My main experience with this was a corporate hackathon where a bunch of
developers just decided they wanted to build a new product that was different
than the one we worked on everyday. That was 7 developers for 24 hours and I'd
say we launched a pretty cool product.
(<http://www.metrodenverapartments.com/> , and about 9 other domains. Looks
like the images have broken since.) Also, I was able to demo the product I'm
currently working on to potential customers after less than 20 hours of
development. At that point the demo was enough that people were willing to
commit to paying for it.

It's experiences like this (and seeing others doing the same thing) that make
me think these events have value. Here's a quote from
<http://startnorfolk.com/> (an event my employer and other local businesses
are putting on.) Emphasis is mine.

"an intense 48 hour event which focuses on building a web or mobile
application _which could form the basis of_ a credible business"

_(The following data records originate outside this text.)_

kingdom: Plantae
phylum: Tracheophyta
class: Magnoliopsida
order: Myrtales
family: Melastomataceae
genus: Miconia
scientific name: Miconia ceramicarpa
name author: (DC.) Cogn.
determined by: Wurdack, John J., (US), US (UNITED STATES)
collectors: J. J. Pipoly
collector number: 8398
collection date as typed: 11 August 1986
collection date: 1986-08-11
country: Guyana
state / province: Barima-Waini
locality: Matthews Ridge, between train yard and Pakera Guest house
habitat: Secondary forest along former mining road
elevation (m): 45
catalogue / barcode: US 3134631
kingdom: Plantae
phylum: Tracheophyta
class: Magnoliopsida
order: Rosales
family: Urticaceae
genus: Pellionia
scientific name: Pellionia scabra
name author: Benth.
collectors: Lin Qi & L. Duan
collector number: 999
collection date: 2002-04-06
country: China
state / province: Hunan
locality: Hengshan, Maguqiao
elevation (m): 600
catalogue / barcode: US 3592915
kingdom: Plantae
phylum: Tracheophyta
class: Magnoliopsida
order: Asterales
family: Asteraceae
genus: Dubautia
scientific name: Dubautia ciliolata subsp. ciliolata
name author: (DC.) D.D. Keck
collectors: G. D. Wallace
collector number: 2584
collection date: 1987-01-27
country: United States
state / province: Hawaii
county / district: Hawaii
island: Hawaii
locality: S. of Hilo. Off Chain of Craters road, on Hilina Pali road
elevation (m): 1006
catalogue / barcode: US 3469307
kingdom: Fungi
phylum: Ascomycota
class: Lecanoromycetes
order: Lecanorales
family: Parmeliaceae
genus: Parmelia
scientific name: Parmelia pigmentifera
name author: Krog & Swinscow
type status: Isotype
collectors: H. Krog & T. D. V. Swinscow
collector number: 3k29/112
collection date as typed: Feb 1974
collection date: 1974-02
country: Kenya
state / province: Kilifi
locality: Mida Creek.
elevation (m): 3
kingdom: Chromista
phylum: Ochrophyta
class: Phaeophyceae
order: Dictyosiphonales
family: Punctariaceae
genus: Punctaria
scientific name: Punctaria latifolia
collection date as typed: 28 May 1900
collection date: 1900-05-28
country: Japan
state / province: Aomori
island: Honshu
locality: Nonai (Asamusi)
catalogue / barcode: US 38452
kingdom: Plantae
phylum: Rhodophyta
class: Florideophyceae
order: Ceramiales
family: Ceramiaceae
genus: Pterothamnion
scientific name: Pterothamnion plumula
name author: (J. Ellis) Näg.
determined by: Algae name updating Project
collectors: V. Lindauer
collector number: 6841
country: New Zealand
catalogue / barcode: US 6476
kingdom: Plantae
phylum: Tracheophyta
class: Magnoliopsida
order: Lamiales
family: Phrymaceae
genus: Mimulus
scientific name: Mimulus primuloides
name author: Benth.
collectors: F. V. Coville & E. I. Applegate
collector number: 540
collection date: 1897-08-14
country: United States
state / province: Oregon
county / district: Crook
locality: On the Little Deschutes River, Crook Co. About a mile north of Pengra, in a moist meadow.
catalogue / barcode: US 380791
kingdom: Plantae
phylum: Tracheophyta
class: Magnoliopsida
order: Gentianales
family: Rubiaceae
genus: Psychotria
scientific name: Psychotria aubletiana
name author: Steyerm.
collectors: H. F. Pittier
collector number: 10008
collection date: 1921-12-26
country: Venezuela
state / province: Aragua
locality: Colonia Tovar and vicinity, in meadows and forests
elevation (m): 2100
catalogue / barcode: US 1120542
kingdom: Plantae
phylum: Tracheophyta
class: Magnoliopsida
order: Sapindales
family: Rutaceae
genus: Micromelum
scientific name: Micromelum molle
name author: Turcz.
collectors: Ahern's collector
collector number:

Where is the snake oil in that? My experience is that you really can do
something awesome in one weekend if you get together with the right people. It
could also form the basis of a credible business. The registration fee is well
justified, as it covers food and drinks throughout the weekend. The $10,000
prize is paid for by sponsors.

------
rtoy
I think the author is being unfair. On the Launch48 link provided, I don't see
any copy promising riches to developers.

I attended a StartupWeekend before and didn't feel that anyone thought it was
a get rich quick scheme or anything close to it. I personally learned a lot
from the weekend, and while the odds are not high, startups have gotten
funding through it.